Most small and midsize businesses need a reliable local server. But when the time comes to make a smart purchase, too many SMB owners opt instead to repurpose an older PC.
That’s a bad idea. To be sure, installing a server OS on a dusty old desktop can save money in the short term. But the resulting downtime, repairs and frustration can explode your customer’s total cost of ownership (TCO) in no time.
The smarter play? Tell them to instead install a dedicated low-end server, one that’s purpose-built for the task.
The right tool for the job
Not to put too fine a point on it, but PCs are designed for personal computing, and servers are designed to, well, serve. The devil in the details that separate these two digital archetypes could make all the difference in the world.
PCs simply can’t offer important server-class components such as error-correcting memory, redundant hard-drive arrays and high-speed PCI Express lanes. These features are what set dedicated servers apart from their PC cousins.
Even repurposing a brand-new desktop or mini PC as a server could come back to haunt its owners. Using a box that lacks a true server architecture is just asking for efficiency-destroying bottlenecks.
And the worst-case scenario? The short list includes data loss, security breaches, even a total processor meltdown. Don’t go there.
Spring for the good stuff
If your customers are ready to pull the trigger on a small-business server with a compelling price/performance ratio, they have lots of options.
It probably won’t surprise you to learn that one of the most popular solutions is designed by Dell. The house that Michael built has long been known for its inexpensive business solutions.
Dell’s selection of SMB-focused servers is no exception. Starting at around $700, Dell’s latest PowerEdge servers offer both desktop and rack-mount form factors. The former lends itself to a single-server solution, while the latter offers the option to install a networked stack like the big boys do.
Coming in at entry-level status means a server like the T150 is a small tower housing an Intel Pentium G640T, 8GB of RAM and a 1TB hard drive.
Dell PowerEdge T150 tower
There’s no OS when the PowerEdge comes out of the box, so some assembly is required. Those in the know may want to opt for a stable Linux build. But the path of least resistance will always be a copy of Windows Server 2022.
Moving up Dell’s food chain delivers a substantial price bump. But when it comes to serving scads of media files and MySQL databases while simultaneously collecting and parsing edge data, you have to haul out the big guns.
Kitting out a Dell PowerEdge Rack Server with an Intel Xeon Silver 4309Y server-class processor and 16GB of memory will push the price up to a little over $4K. Going for the ultimate config, however, will quickly launch you into the 5-digit range.
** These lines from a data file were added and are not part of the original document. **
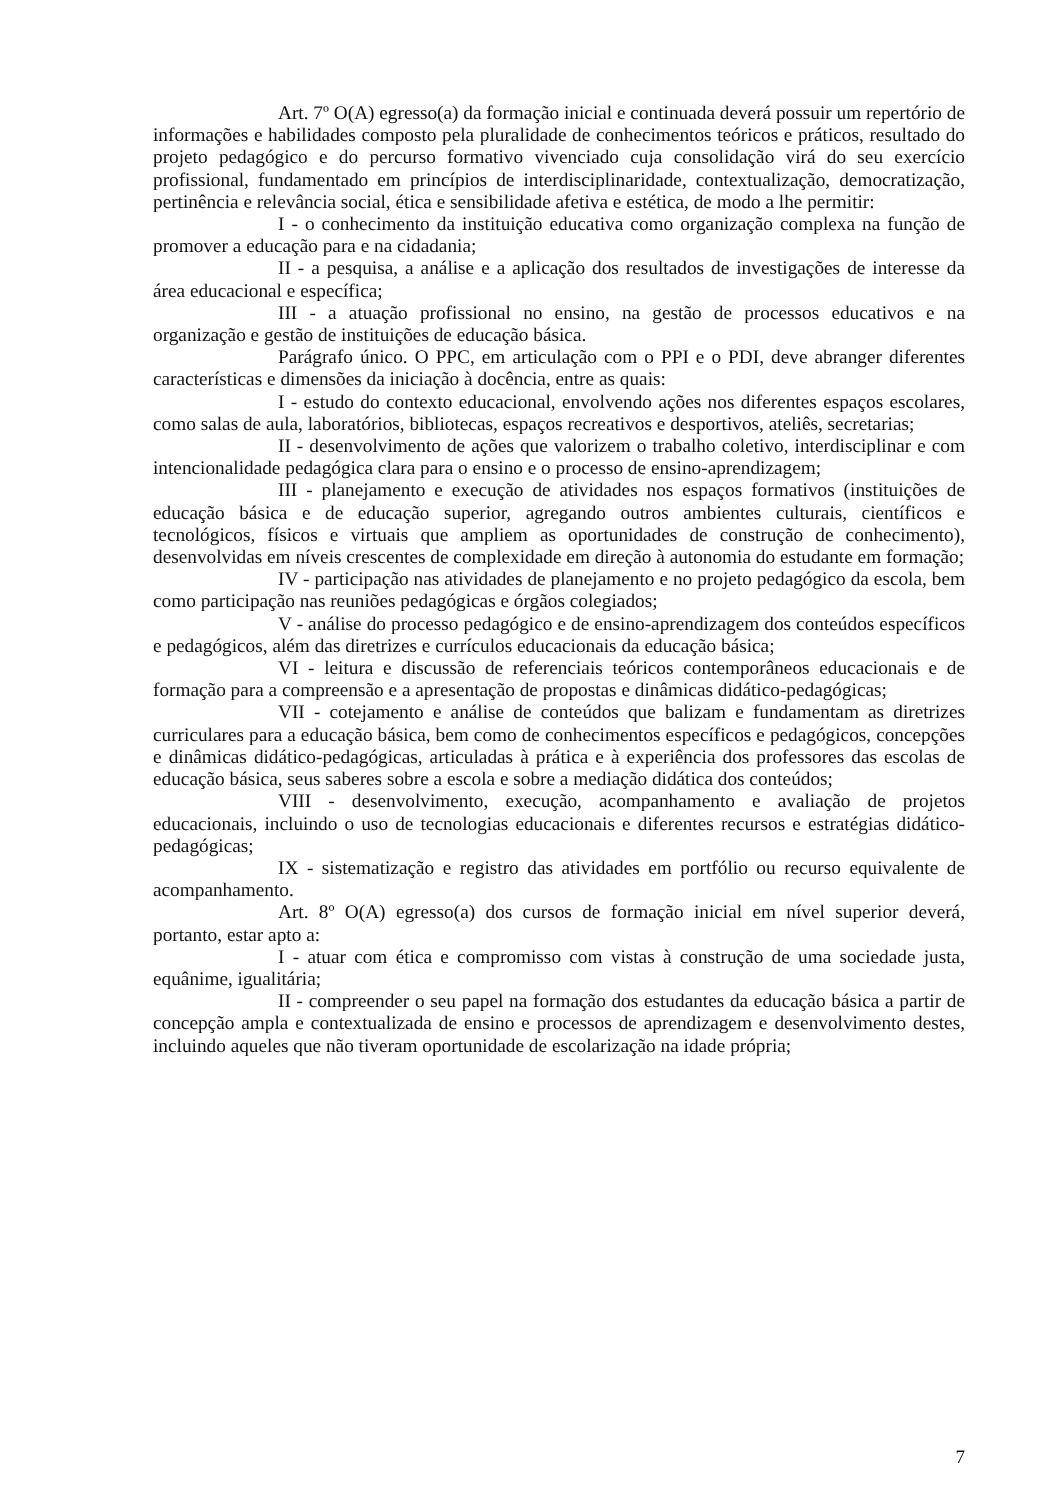Art. 7º O(A) egresso(a) da formação inicial e continuada deverá possuir um repertório de informações e habilidades composto pela pluralidade de conhecimentos teóricos e práticos, resultado do projeto pedagógico e do percurso formativo vivenciado cuja consolidação virá do seu exercício profissional, fundamentado em princípios de interdisciplinaridade, contextualização, democratização, pertinência e relevância social, ética e sensibilidade afetiva e estética, de modo a lhe permitir:
I - o conhecimento da instituição educativa como organização complexa na função de promover a educação para e na cidadania;
II - a pesquisa, a análise e a aplicação dos resultados de investigações de interesse da área educacional e específica;
III - a atuação profissional no ensino, na gestão de processos educativos e na organização e gestão de instituições de educação básica.
Parágrafo único. O PPC, em articulação com o PPI e o PDI, deve abranger diferentes características e dimensões da iniciação à docência, entre as quais:
I - estudo do contexto educacional, envolvendo ações nos diferentes espaços escolares, como salas de aula, laboratórios, bibliotecas, espaços recreativos e desportivos, ateliês, secretarias;
II - desenvolvimento de ações que valorizem o trabalho coletivo, interdisciplinar e com intencionalidade pedagógica clara para o ensino e o processo de ensino-aprendizagem;
III - planejamento e execução de atividades nos espaços formativos (instituições de educação básica e de educação superior, agregando outros ambientes culturais, científicos e tecnológicos, físicos e virtuais que ampliem as oportunidades de construção de conhecimento), desenvolvidas em níveis crescentes de complexidade em direção à autonomia do estudante em formação;
IV - participação nas atividades de planejamento e no projeto pedagógico da escola, bem como participação nas reuniões pedagógicas e órgãos colegiados;
V - análise do processo pedagógico e de ensino-aprendizagem dos conteúdos específicos e pedagógicos, além das diretrizes e currículos educacionais da educação básica;
VI - leitura e discussão de referenciais teóricos contemporâneos educacionais e de formação para a compreensão e a apresentação de propostas e dinâmicas didático-pedagógicas;
VII - cotejamento e análise de conteúdos que balizam e fundamentam as diretrizes curriculares para a educação básica, bem como de conhecimentos específicos e pedagógicos, concepções e dinâmicas didático-pedagógicas, articuladas à prática e à experiência dos professores das escolas de educação básica, seus saberes sobre a escola e sobre a mediação didática dos conteúdos;
VIII - desenvolvimento, execução, acompanhamento e avaliação de projetos educacionais, incluindo o uso de tecnologias educacionais e diferentes recursos e estratégias didático-pedagógicas;
IX - sistematização e registro das atividades em portfólio ou recurso equivalente de acompanhamento.
Art. 8º O(A) egresso(a) dos cursos de formação inicial em nível superior deverá, portanto, estar apto a:
I - atuar com ética e compromisso com vistas à construção de uma sociedade justa, equânime, igualitária;
II - compreender o seu papel na formação dos estudantes da educação básica a partir de concepção ampla e contextualizada de ensino e processos de aprendizagem e desenvolvimento destes, incluindo aqueles que não tiveram oportunidade de escolarização na idade própria;
7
For instance, configuring Dell’s PowerEdge R650 rack server with a 2.4GHz Intel Xeon Platinum 8360Y processor, 32GB of ECC memory, and a couple of 2TB SSDs will easily bring the price tag over $14K. And that’s before you pick out that boffo network controller card you’ve always wanted.
Lots more fish in the sea
Dell isn’t the only choice for your SMB customers — not by a long shot. All of Big Tech is competing for some of that SMB server cash.
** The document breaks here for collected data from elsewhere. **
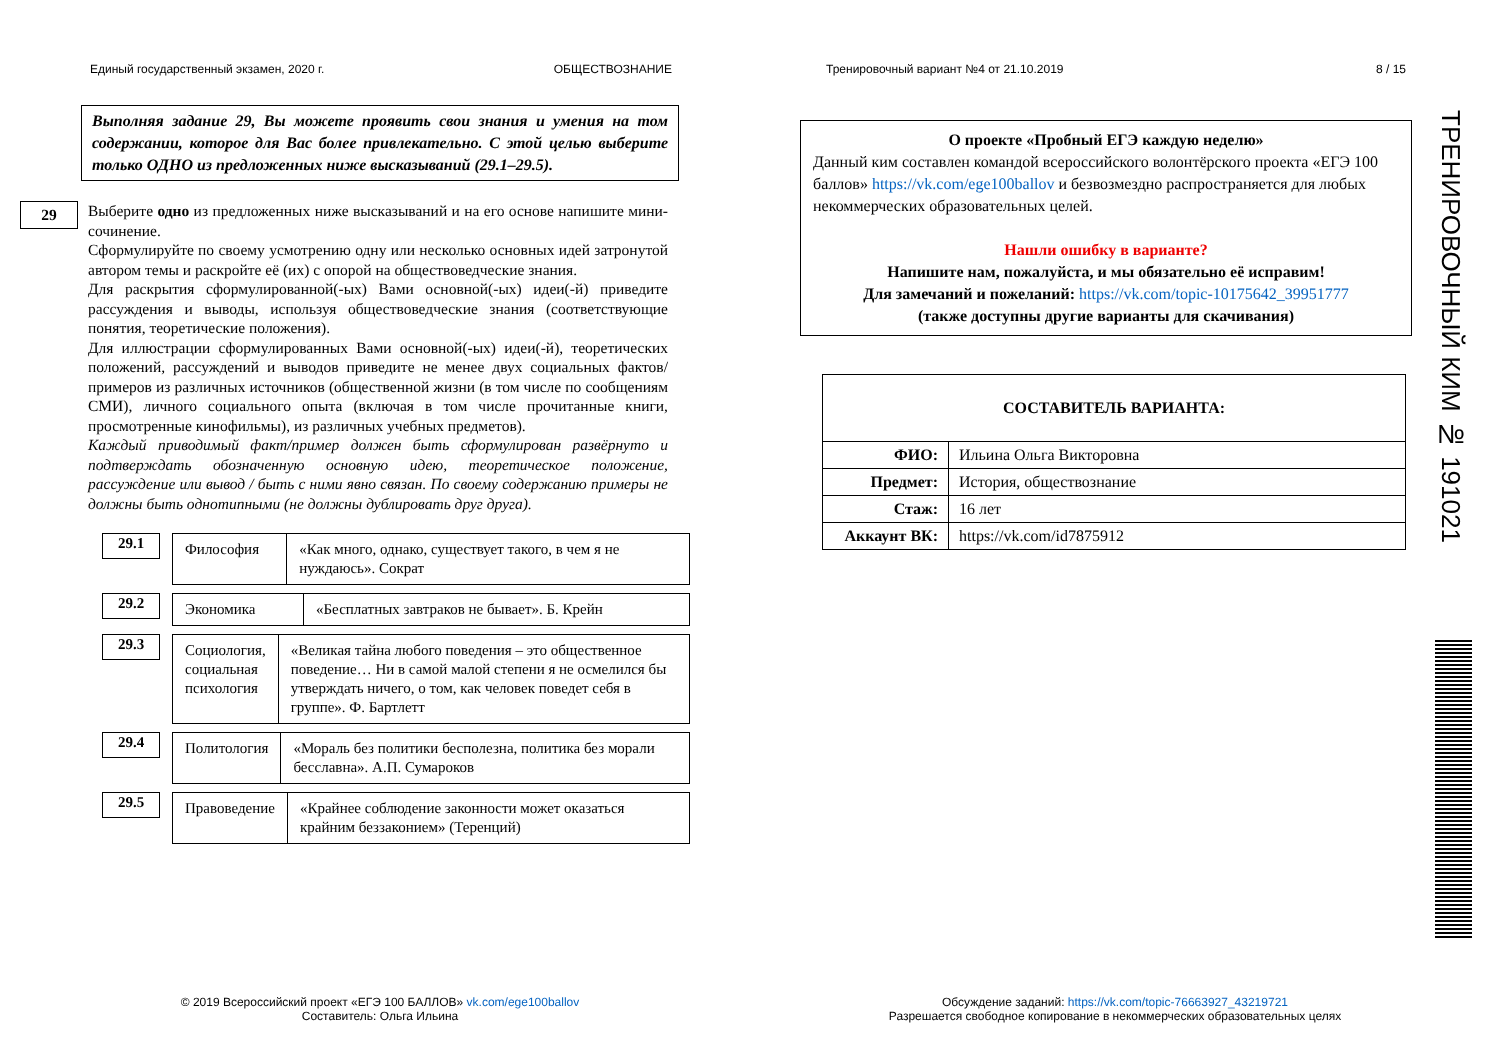Единый государственный экзамен, 2020 г. ОБЩЕСТВОЗНАНИЕ Тренировочный вариант №4 от 21.10.2019 8 / 15
Выполняя задание 29, Вы можете проявить свои знания и умения на том содержании, которое для Вас более привлекательно. С этой целью выберите только ОДНО из предложенных ниже высказываний (29.1–29.5).
29
Выберите одно из предложенных ниже высказываний и на его основе напишите мини-сочинение.
Сформулируйте по своему усмотрению одну или несколько основных идей затронутой автором темы и раскройте её (их) с опорой на обществоведческие знания.
Для раскрытия сформулированной(-ых) Вами основной(-ых) идеи(-й) приведите рассуждения и выводы, используя обществоведческие знания (соответствующие понятия, теоретические положения).
Для иллюстрации сформулированных Вами основной(-ых) идеи(-й), теоретических положений, рассуждений и выводов приведите не менее двух социальных фактов/примеров из различных источников (общественной жизни (в том числе по сообщениям СМИ), личного социального опыта (включая в том числе прочитанные книги, просмотренные кинофильмы), из различных учебных предметов).
Каждый приводимый факт/пример должен быть сформулирован развёрнуто и подтверждать обозначенную основную идею, теоретическое положение, рассуждение или вывод / быть с ними явно связан. По своему содержанию примеры не должны быть однотипными (не должны дублировать друг друга).
29.1
Философия «Как много, однако, существует такого, в чем я не нуждаюсь». Сократ
29.2
Экономика «Бесплатных завтраков не бывает». Б. Крейн
29.3
Социология, социальная психология
«Великая тайна любого поведения – это общественное поведение… Ни в самой малой степени я не осмелился бы утверждать ничего, о том, как человек поведет себя в группе». Ф. Бартлетт
29.4
Политология «Мораль без политики бесполезна, политика без морали бесславна». А.П. Сумароков
29.5
Правоведение
«Крайнее соблюдение законности может оказаться крайним беззаконием» (Теренций)
О проекте «Пробный ЕГЭ каждую неделю»
Данный ким составлен командой всероссийского волонтёрского проекта «ЕГЭ 100 баллов» https://vk.com/ege100ballov и безвозмездно распространяется для любых некоммерческих образовательных целей.
Нашли ошибку в варианте?
Напишите нам, пожалуйста, и мы обязательно её исправим!
Для замечаний и пожеланий: https://vk.com/topic-10175642_39951777
(также доступны другие варианты для скачивания)
| СОСТАВИТЕЛЬ ВАРИАНТА: | |
| --- | --- |
| ФИО: | Ильина Ольга Викторовна |
| Предмет: | История, обществознание |
| Стаж: | 16 лет |
| Аккаунт ВК: | https://vk.com/id7875912 |
ТРЕНИРОВОЧНЫЙ КИМ № 191021
© 2019 Всероссийский проект «ЕГЭ 100 БАЛЛОВ» vk.com/ege100ballov
Составитель: Ольга Ильина
Обсуждение заданий: https://vk.com/topic-76663927_43219721
Разрешается свободное копирование в некоммерческих образовательных целях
However, despite the sheer number of entry-level servers on the market, there’s not a lot of daylight between them. Most offer the same cadre of Intel processors, network cards and memory modules.
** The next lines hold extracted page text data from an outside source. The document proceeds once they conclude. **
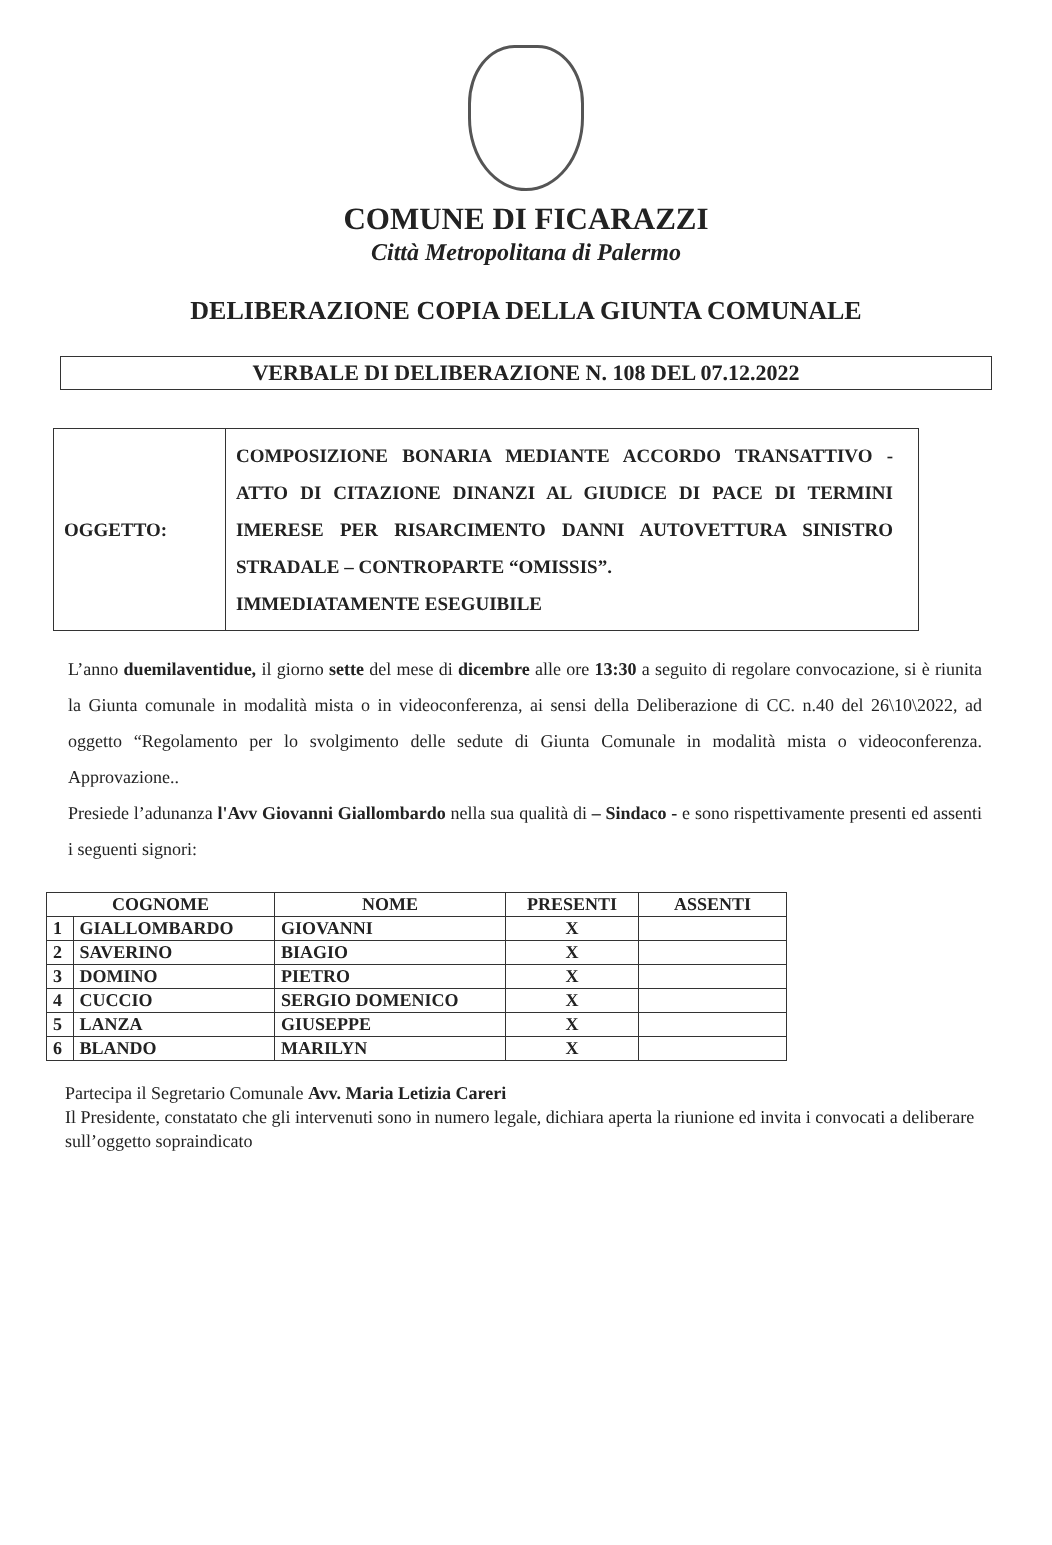COMUNE DI FICARAZZI
Città Metropolitana di Palermo
DELIBERAZIONE COPIA DELLA GIUNTA COMUNALE
VERBALE DI DELIBERAZIONE N. 108 DEL 07.12.2022
| OGGETTO: | COMPOSIZIONE BONARIA MEDIANTE ACCORDO TRANSATTIVO - ATTO DI CITAZIONE DINANZI AL GIUDICE DI PACE DI TERMINI IMERESE PER RISARCIMENTO DANNI AUTOVETTURA SINISTRO STRADALE – CONTROPARTE “OMISSIS”. IMMEDIATAMENTE ESEGUIBILE |
L’anno duemilaventidue, il giorno sette del mese di dicembre alle ore 13:30 a seguito di regolare convocazione, si è riunita la Giunta comunale in modalità mista o in videoconferenza, ai sensi della Deliberazione di CC. n.40 del 26\10\2022, ad oggetto “Regolamento per lo svolgimento delle sedute di Giunta Comunale in modalità mista o videoconferenza. Approvazione..
Presiede l’adunanza l'Avv Giovanni Giallombardo nella sua qualità di – Sindaco - e sono rispettivamente presenti ed assenti i seguenti signori:
| COGNOME | | NOME | PRESENTI | ASSENTI |
| --- | --- | --- | --- | --- |
| 1 | GIALLOMBARDO | GIOVANNI | X | |
| 2 | SAVERINO | BIAGIO | X | |
| 3 | DOMINO | PIETRO | X | |
| 4 | CUCCIO | SERGIO DOMENICO | X | |
| 5 | LANZA | GIUSEPPE | X | |
| 6 | BLANDO | MARILYN | X | |
Partecipa il Segretario Comunale Avv. Maria Letizia Careri
Il Presidente, constatato che gli intervenuti sono in numero legale, dichiara aperta la riunione ed invita i convocati a deliberare sull’oggetto sopraindicato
Fortunately, there are a few notable innovations. One is HPE, which is pushing an interesting microserver. It’s not often you see a server this small — especially with such impressive specs.
HPE’s ProLiant MicroServer Gen10 Plus starts around $785. Config options include a quad-core Intel Xeon processor, up to 32GB of ECC DDR4 memory, and a 4-port Ethernet controller. Yet the footprint of this server is an almost impossibly small 9.65 inches wide.
HPE ProLiant Microserver: under 10 inches wide
At the other end of the spectrum is Lenovo’s ThinkSystem ST650 V2 Tower Server, which retails for nearly $3,400. Unlike the diminutive HPE, this Lenovo box is built to grow with your customers.
The latest ThinkSystem has room for 2 processors, 2 network cards, 8 drives and 9 PCIe cards. Talk about expandability.
No SMB owner wants to install a new server every year. So the key to success is choosing a platform that’s as future-proof as possible.
That’s where you come in. Helping your customer pick the right box for their business could end up being the most valuable thing you can offer them.
Choose wisely, and you could have a loyal customer for life.